#### REQUEST
Return each line of the listing that has the word "Niesky" in it.

[MATERIAL SHOWN — start]

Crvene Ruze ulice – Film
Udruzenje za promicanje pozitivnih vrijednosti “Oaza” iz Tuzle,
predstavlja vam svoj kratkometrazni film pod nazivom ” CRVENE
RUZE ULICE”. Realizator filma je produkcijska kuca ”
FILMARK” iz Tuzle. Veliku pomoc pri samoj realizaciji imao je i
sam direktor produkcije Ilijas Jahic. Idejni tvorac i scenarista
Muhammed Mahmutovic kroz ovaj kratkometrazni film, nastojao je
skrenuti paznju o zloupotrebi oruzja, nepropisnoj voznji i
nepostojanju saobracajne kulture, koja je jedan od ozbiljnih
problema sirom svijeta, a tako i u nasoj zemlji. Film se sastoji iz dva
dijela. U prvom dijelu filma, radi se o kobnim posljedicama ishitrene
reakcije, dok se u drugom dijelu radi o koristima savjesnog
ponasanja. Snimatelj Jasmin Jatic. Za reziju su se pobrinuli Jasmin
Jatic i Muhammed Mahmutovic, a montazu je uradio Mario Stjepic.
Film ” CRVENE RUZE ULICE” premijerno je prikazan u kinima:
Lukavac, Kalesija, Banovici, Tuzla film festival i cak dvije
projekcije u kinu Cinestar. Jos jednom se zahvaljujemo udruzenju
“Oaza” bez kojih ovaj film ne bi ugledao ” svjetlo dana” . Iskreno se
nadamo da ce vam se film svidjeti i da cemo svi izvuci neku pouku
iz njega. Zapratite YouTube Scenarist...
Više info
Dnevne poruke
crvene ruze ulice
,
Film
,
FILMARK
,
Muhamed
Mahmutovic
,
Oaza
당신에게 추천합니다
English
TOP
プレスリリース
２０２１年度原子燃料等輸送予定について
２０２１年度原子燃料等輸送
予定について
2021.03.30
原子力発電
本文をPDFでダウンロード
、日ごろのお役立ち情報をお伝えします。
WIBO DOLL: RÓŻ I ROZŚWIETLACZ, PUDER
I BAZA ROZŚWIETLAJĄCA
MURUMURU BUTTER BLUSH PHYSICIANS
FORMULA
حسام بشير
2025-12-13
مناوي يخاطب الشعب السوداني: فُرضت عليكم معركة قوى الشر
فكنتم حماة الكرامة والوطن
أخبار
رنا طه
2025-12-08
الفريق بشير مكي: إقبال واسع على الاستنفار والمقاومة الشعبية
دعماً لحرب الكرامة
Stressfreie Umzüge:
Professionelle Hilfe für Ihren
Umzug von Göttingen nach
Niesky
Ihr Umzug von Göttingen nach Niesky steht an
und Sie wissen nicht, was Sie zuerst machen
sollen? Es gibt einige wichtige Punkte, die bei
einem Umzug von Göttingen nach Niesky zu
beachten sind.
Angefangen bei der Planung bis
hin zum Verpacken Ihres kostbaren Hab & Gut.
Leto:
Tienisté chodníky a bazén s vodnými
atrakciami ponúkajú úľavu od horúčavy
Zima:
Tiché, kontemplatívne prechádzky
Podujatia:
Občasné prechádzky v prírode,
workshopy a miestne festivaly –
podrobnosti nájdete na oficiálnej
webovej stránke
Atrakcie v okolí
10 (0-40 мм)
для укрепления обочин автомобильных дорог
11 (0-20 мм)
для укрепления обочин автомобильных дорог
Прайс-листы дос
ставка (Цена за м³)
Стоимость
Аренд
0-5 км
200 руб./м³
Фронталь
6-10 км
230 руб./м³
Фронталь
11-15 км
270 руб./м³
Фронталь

[MATERIAL SHOWN — finish]

#### SOLUTION TO THIS TASK
Niesky
Ihr Umzug von Göttingen nach Niesky steht an
einem Umzug von Göttingen nach Niesky zu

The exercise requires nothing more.